Lena Adelsohn Liljeroth was photographed slicing a cake depicting an African woman at the Museum of Modern Art in Stockholm.

Liljeroth performed a symbolic "clitoridectomy" by cutting off pieces of the cake, in which the sponge was coloured red to symbolise blood.

The artist who created the installation, Makode Aj Linde, blacked up his face and screamed every time someone cut into the cake as part of the event.

Linde, who is black and was born in Stockholm, used the extra makeup for exaggerated emphasis.

He then posted the image of Linde cutting the cake on his Facebook page and soon provoked a flurry of heated responses from viewers, who accused the minister of taking part in "a racist spectacle".

The National Association for African Swedes said it was a crude racist caricature and called for Liljeroth to resign.

Kitimbwa Sabuni, the association's spokesperson, said: "Her participation, as she laughs, drinks, and eats cake, merely adds to the insult against people who suffer from racist taunts and against women affected by circumcision.

"We have no confidence in her any longer."

Liljeroth acknowledged the association's concerns, but defended her actions.

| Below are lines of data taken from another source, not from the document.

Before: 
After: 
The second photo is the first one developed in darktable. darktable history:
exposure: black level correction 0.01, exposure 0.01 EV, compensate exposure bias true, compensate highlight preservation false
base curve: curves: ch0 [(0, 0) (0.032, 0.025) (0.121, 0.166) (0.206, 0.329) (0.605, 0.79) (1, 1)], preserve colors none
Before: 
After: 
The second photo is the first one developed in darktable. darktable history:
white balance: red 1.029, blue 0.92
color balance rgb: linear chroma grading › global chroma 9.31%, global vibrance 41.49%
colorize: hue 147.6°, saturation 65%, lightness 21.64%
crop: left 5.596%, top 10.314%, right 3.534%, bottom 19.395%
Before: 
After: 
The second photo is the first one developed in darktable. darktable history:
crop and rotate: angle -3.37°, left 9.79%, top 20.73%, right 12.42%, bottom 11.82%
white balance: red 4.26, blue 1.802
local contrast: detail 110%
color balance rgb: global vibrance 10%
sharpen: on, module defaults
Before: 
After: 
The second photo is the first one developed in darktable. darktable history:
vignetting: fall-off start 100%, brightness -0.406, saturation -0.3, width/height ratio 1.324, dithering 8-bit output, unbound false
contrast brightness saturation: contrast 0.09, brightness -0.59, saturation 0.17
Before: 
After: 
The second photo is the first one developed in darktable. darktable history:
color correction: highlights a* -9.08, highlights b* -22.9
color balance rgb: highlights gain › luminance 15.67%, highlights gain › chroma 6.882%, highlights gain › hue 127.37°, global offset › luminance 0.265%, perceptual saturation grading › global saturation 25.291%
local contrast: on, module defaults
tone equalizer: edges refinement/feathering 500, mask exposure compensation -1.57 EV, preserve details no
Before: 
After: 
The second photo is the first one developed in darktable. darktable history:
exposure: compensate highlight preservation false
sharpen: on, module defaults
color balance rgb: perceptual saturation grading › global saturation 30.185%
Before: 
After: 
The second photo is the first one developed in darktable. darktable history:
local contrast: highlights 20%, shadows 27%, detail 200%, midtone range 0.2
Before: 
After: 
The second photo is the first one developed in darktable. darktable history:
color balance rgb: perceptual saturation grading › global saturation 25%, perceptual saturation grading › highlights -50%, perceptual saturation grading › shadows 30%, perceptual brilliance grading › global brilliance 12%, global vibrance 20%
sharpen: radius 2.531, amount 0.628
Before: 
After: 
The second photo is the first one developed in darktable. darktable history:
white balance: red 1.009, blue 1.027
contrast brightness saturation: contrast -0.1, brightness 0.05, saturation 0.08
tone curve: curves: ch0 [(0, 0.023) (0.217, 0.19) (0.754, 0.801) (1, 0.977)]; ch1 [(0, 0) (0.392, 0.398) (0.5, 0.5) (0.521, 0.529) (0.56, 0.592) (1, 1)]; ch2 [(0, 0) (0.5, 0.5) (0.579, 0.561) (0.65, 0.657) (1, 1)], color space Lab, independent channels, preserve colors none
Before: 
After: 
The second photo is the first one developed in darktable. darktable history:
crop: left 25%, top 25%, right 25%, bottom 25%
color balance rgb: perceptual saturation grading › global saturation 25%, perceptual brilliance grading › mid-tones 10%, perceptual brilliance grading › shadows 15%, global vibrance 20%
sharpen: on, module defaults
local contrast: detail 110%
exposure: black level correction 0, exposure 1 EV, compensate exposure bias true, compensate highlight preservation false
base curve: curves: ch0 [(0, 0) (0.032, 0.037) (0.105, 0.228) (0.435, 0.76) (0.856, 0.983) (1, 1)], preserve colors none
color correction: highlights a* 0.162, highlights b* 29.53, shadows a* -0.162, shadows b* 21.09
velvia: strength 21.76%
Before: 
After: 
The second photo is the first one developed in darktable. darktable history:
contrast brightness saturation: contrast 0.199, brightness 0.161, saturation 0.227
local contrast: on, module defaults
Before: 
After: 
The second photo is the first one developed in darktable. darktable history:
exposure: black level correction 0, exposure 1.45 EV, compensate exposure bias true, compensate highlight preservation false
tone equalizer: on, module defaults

"I understand quite well that this is provocative and that it was a rather bizarre situation," she said.

"I was invited to speak at World Art Day about art's freedom and the right to provoke. And then they wanted me to cut the cake."

She said the situation had been misinterpreted.

"[The artist] claims that it challenges a romanticised and exoticised view of the West about something that is really about violence and racism," she said. "Art needs to be provocative."

Linde said the work had been misunderstood and told the Swedish national news agency TT: "Considering the poor offering of art in Sweden that could be defined as African-Swedish, one would have hoped that the people in the National Association for African Swedes were more aware of the artwork that I do."